Escola de Enfermeiras Luiza de Marillac

Alunas religiosas e leigas na Escola de Enfermeiras Luiza de Marillac. Recreação com música (com piano e violão). Sem data. Imagem do Arquivo Histórico da Escola de Enfermeiras Luiza de Marillac.

Aberta em 1939, no Rio de Janeiro, a Escola de Enfermeiras Luiza de Matrilac foi a primeira escola de enfermagem do Brasil criada exclusivamente por uma congregação católica, a Congregação das Filhas de Caridade da Associação São Vicente de Paulo. Ela se destacava bastante em relação às outras escolas de enfermagem da época. Em primeiro lugar, porque não contava com a participação direta de médicos vinculado à Faculdade de Medicina e nem de autoridades sanitárias. Em segundo lugar e, talvez, mais importante, porque, exceto pela primeira turma, constituída apenas por irmãs vicentinas, todas as demais foram formadas majoritariamente por alunas leigas (não freiras) até 1961, quando a instituição de ensino é fechada. Portanto, apesar de ser uma instituição dirigida por uma congregação católica que historicamente destinava suas religiosas à assistência aos doentes e desvalidos, a escola abriu suas portas às mulheres leigas de diferentes partes do Brasil. Tal fato permitiu construir um importante caminho à emancipação feminina.
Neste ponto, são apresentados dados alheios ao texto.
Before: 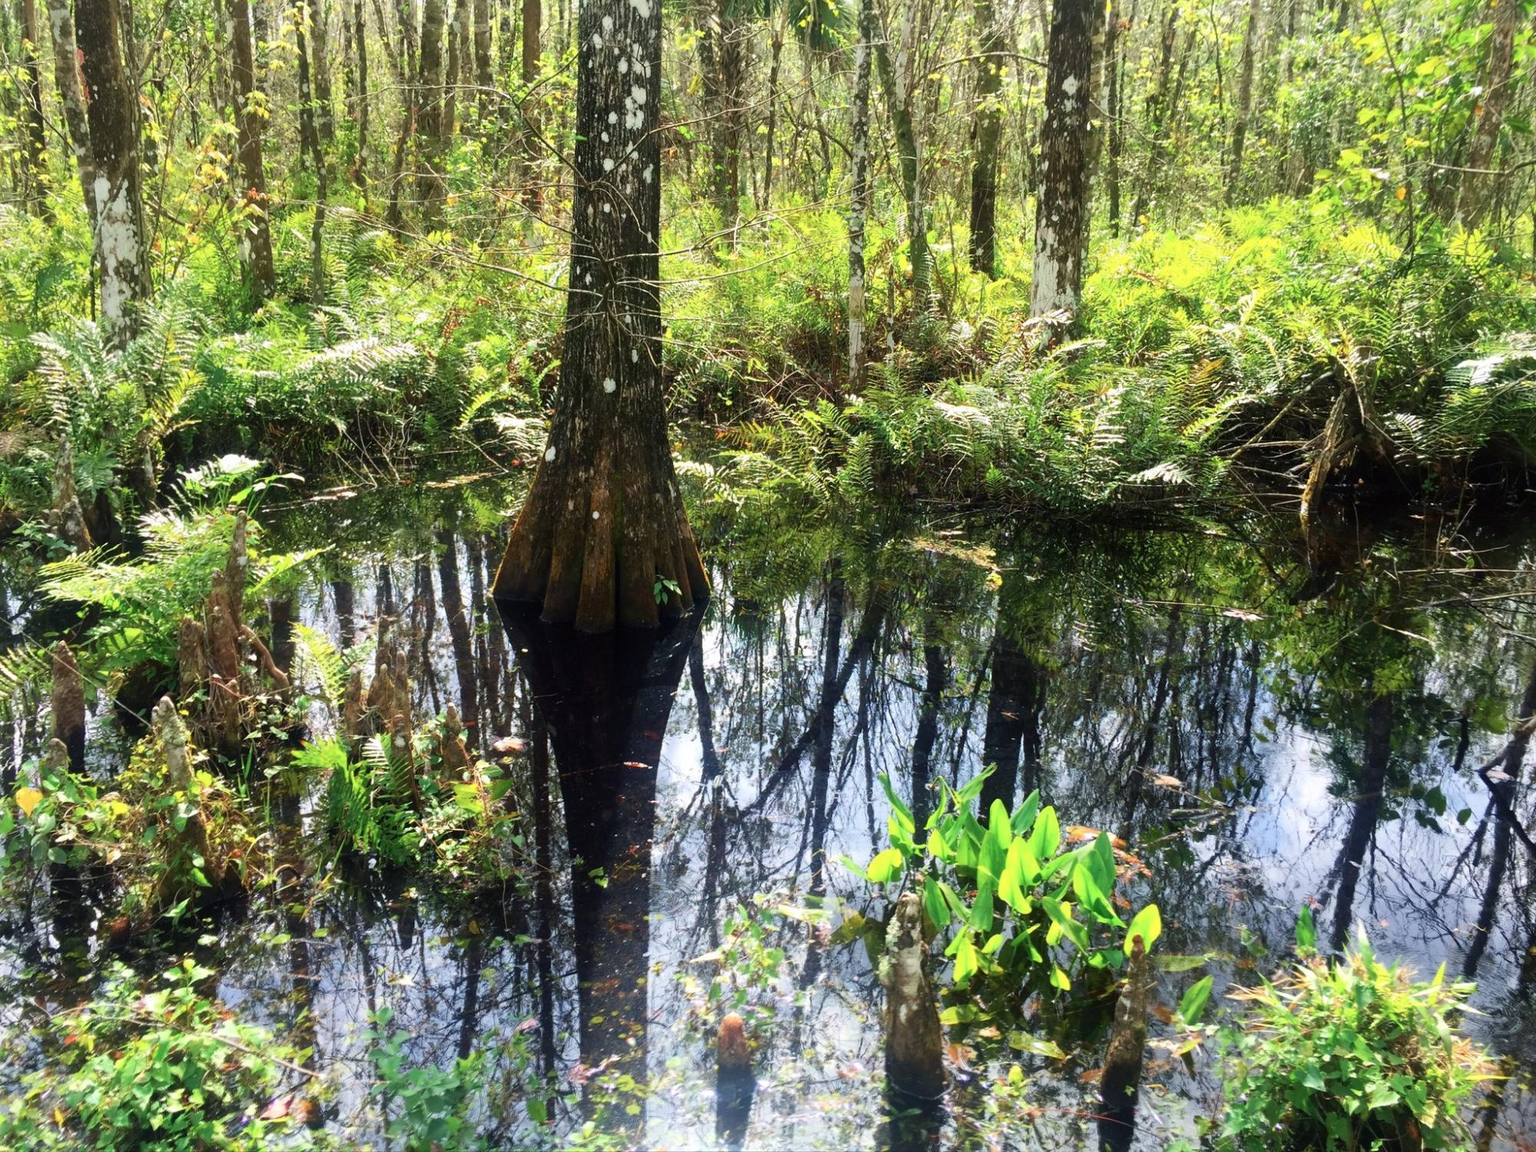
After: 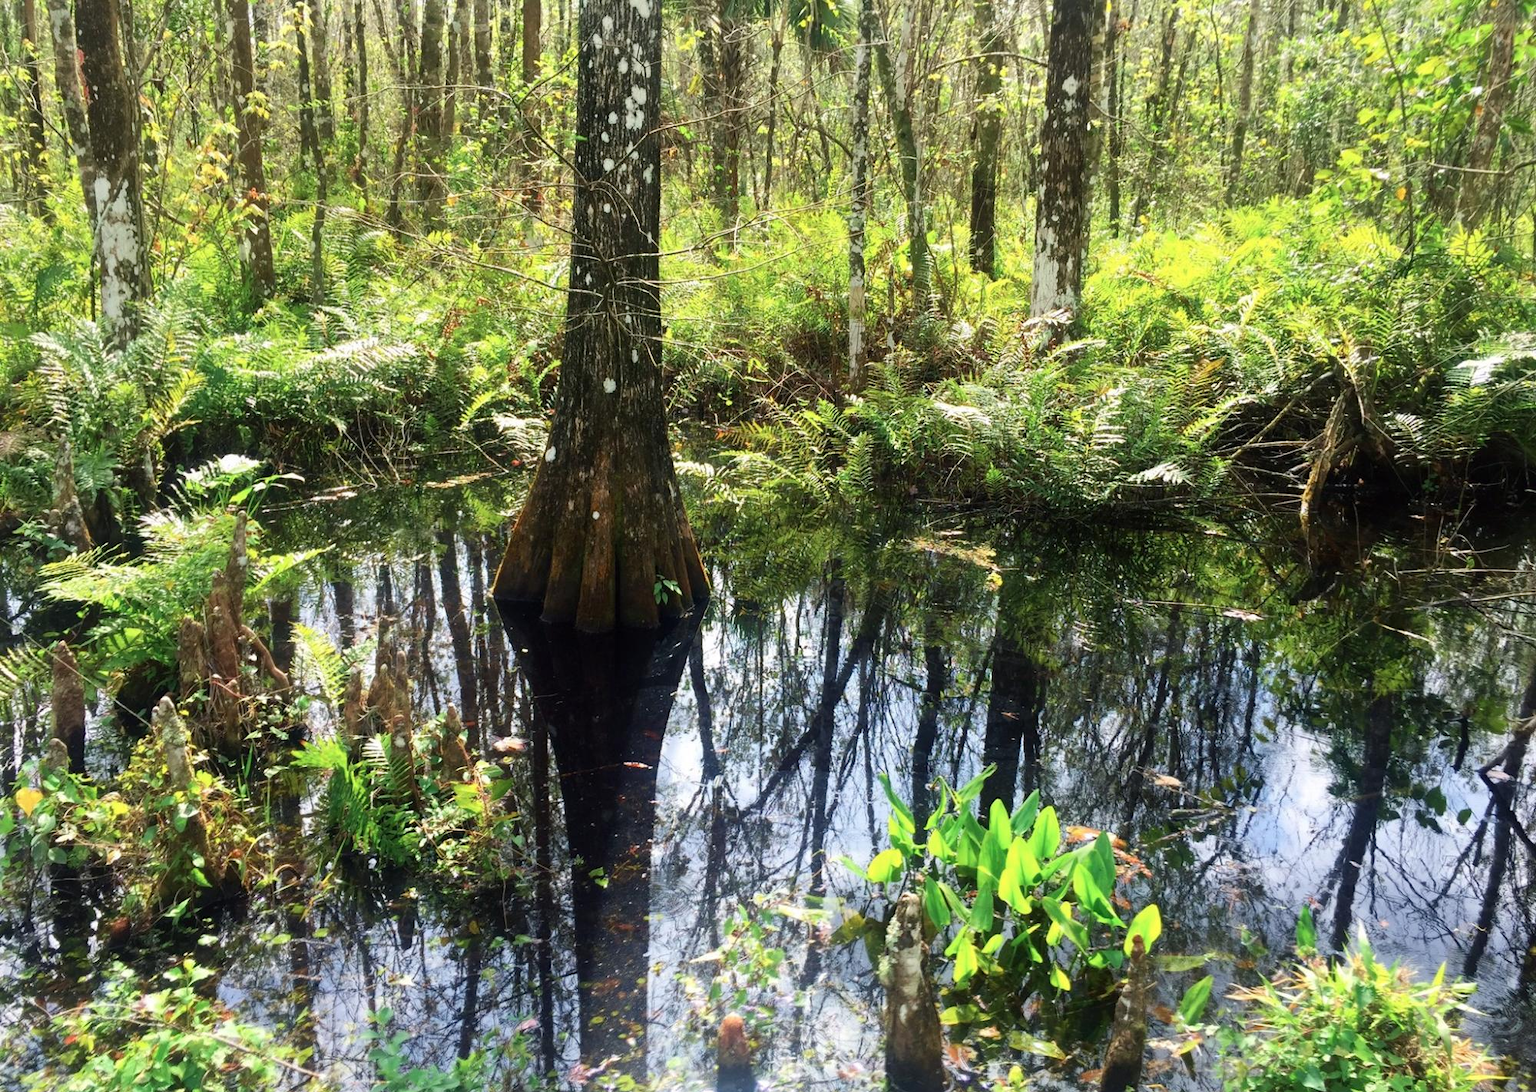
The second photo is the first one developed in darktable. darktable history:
exposure: compensate exposure bias true, compensate highlight preservation false
crop and rotate: top 0.008%, bottom 5.104%
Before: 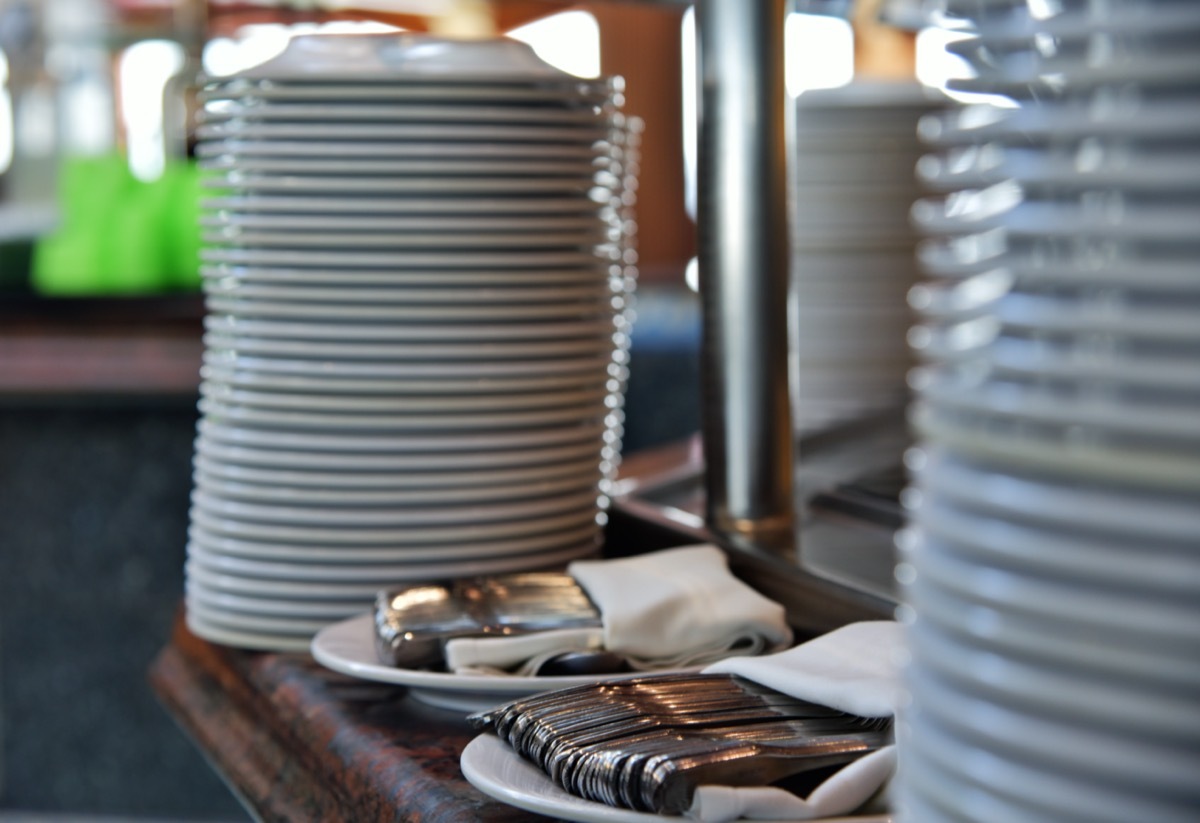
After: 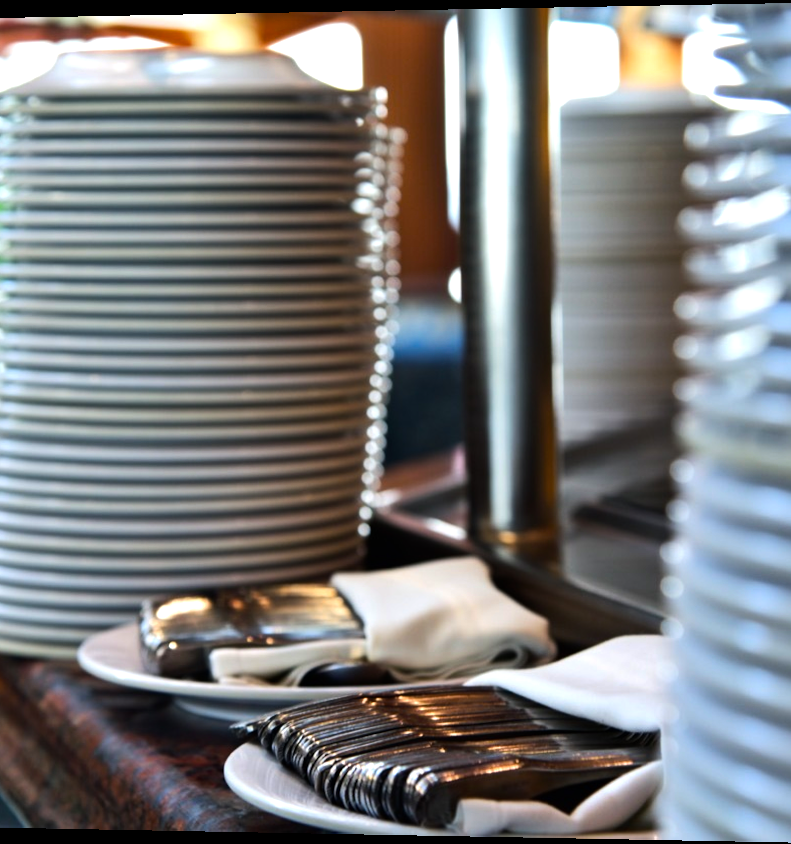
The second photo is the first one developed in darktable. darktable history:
color balance rgb: linear chroma grading › global chroma 33.4%
crop and rotate: left 18.442%, right 15.508%
rotate and perspective: lens shift (horizontal) -0.055, automatic cropping off
tone equalizer: -8 EV -0.75 EV, -7 EV -0.7 EV, -6 EV -0.6 EV, -5 EV -0.4 EV, -3 EV 0.4 EV, -2 EV 0.6 EV, -1 EV 0.7 EV, +0 EV 0.75 EV, edges refinement/feathering 500, mask exposure compensation -1.57 EV, preserve details no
A conformação do corpo discente

Entender a formação do corpo discente da Escola é uma tarefa bastante complexa. Sua diversidade fascina pela possibilidade de mergulhar na diferença e de entender como se dá, a partir da experiência educacional, o encontro de projetos de vida e de mundos distintos por meio do convívio entre freiras e leigas, jovens e senhoras, solteiras e viúvas, mulheres do Nordeste, do interior dos estados do Sul e dos grandes centros do Rio de Janeiro e de São Paulo.

Essa configuração era estratégica para a direção da Escola que, organizou diversas frentes para possibilitar o ingresso de mulheres de diferentes partes do Brasil. A iniciativa foi tão bem-sucedida que a maior parcela de alunas não era natural do estado do Rio de Janeiro, onde a Escola estava localizada. Esse ponto deve ser considerado chave em análises sobre a escola, pois, afinal de contas, estamos tratando do deslocamento de mulheres nas décadas de 1930-1960 sem a tutela masculina e com o objetivo de iniciar uma formação profissional.

A tabela fixada abaixo oferece um panorama da origem geográfica das alunas do corpo discente. Inicialmente, vale observar o expressivo número de alunas naturais da região Nordeste.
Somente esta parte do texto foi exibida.